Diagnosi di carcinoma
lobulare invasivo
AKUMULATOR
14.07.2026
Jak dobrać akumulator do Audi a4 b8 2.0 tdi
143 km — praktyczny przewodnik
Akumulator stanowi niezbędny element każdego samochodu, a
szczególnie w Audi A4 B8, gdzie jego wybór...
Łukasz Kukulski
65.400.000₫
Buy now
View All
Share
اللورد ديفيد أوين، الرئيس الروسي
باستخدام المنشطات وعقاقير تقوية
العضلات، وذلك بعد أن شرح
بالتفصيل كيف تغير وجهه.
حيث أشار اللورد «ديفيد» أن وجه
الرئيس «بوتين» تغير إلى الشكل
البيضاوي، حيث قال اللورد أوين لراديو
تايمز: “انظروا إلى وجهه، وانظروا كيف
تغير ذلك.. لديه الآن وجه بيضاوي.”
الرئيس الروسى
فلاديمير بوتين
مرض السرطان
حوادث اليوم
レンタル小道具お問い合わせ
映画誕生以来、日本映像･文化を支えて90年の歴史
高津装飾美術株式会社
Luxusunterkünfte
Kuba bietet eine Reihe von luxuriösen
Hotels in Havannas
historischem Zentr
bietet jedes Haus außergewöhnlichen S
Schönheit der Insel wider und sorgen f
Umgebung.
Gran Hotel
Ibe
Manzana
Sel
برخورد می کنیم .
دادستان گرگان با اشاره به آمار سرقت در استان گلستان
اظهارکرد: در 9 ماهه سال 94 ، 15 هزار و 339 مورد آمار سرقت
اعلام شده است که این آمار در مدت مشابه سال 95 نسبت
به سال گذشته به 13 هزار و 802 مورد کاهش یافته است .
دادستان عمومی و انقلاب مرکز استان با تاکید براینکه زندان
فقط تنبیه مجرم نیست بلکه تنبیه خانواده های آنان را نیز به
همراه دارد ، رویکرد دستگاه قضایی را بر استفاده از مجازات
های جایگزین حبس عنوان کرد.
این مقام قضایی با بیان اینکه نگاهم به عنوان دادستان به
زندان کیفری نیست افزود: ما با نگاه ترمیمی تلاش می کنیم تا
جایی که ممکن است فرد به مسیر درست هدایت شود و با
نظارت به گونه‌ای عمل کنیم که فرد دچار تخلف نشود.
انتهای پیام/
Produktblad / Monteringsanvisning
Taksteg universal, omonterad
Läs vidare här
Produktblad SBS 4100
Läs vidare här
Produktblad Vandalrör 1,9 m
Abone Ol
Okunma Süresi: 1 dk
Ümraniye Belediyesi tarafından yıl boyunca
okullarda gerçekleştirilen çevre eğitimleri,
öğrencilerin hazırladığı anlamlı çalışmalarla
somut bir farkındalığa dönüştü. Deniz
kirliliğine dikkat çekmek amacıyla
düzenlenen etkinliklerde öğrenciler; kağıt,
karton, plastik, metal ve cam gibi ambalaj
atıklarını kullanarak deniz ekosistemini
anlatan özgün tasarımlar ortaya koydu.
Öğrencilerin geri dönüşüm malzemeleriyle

+===+

- _Requirement_
Every entry is to be copied exactly, with none omitted.

- _Exercise result_
Diagnosi di carcinoma
lobulare invasivo
AKUMULATOR
14.07.2026
Jak dobrać akumulator do Audi a4 b8 2.0 tdi
143 km — praktyczny przewodnik
Akumulator stanowi niezbędny element każdego samochodu, a
szczególnie w Audi A4 B8, gdzie jego wybór...
Łukasz Kukulski
65.400.000₫
Buy now
View All
Share
اللورد ديفيد أوين، الرئيس الروسي
باستخدام المنشطات وعقاقير تقوية
العضلات، وذلك بعد أن شرح
بالتفصيل كيف تغير وجهه.
حيث أشار اللورد «ديفيد» أن وجه
الرئيس «بوتين» تغير إلى الشكل
البيضاوي، حيث قال اللورد أوين لراديو
تايمز: “انظروا إلى وجهه، وانظروا كيف
تغير ذلك.. لديه الآن وجه بيضاوي.”
الرئيس الروسى
فلاديمير بوتين
مرض السرطان
حوادث اليوم
レンタル小道具お問い合わせ
映画誕生以来、日本映像･文化を支えて90年の歴史
高津装飾美術株式会社
Luxusunterkünfte
Kuba bietet eine Reihe von luxuriösen
Hotels in Havannas
historischem Zentr
bietet jedes Haus außergewöhnlichen S
Schönheit der Insel wider und sorgen f
Umgebung.
Gran Hotel
Ibe
Manzana
Sel
برخورد می کنیم .
دادستان گرگان با اشاره به آمار سرقت در استان گلستان
اظهارکرد: در 9 ماهه سال 94 ، 15 هزار و 339 مورد آمار سرقت
اعلام شده است که این آمار در مدت مشابه سال 95 نسبت
به سال گذشته به 13 هزار و 802 مورد کاهش یافته است .
دادستان عمومی و انقلاب مرکز استان با تاکید براینکه زندان
فقط تنبیه مجرم نیست بلکه تنبیه خانواده های آنان را نیز به
همراه دارد ، رویکرد دستگاه قضایی را بر استفاده از مجازات
های جایگزین حبس عنوان کرد.
این مقام قضایی با بیان اینکه نگاهم به عنوان دادستان به
زندان کیفری نیست افزود: ما با نگاه ترمیمی تلاش می کنیم تا
جایی که ممکن است فرد به مسیر درست هدایت شود و با
نظارت به گونه‌ای عمل کنیم که فرد دچار تخلف نشود.
انتهای پیام/
Produktblad / Monteringsanvisning
Taksteg universal, omonterad
Läs vidare här
Produktblad SBS 4100
Läs vidare här
Produktblad Vandalrör 1,9 m
Abone Ol
Okunma Süresi: 1 dk
Ümraniye Belediyesi tarafından yıl boyunca
okullarda gerçekleştirilen çevre eğitimleri,
öğrencilerin hazırladığı anlamlı çalışmalarla
somut bir farkındalığa dönüştü. Deniz
kirliliğine dikkat çekmek amacıyla
düzenlenen etkinliklerde öğrenciler; kağıt,
karton, plastik, metal ve cam gibi ambalaj
atıklarını kullanarak deniz ekosistemini
anlatan özgün tasarımlar ortaya koydu.
Öğrencilerin geri dönüşüm malzemeleriyle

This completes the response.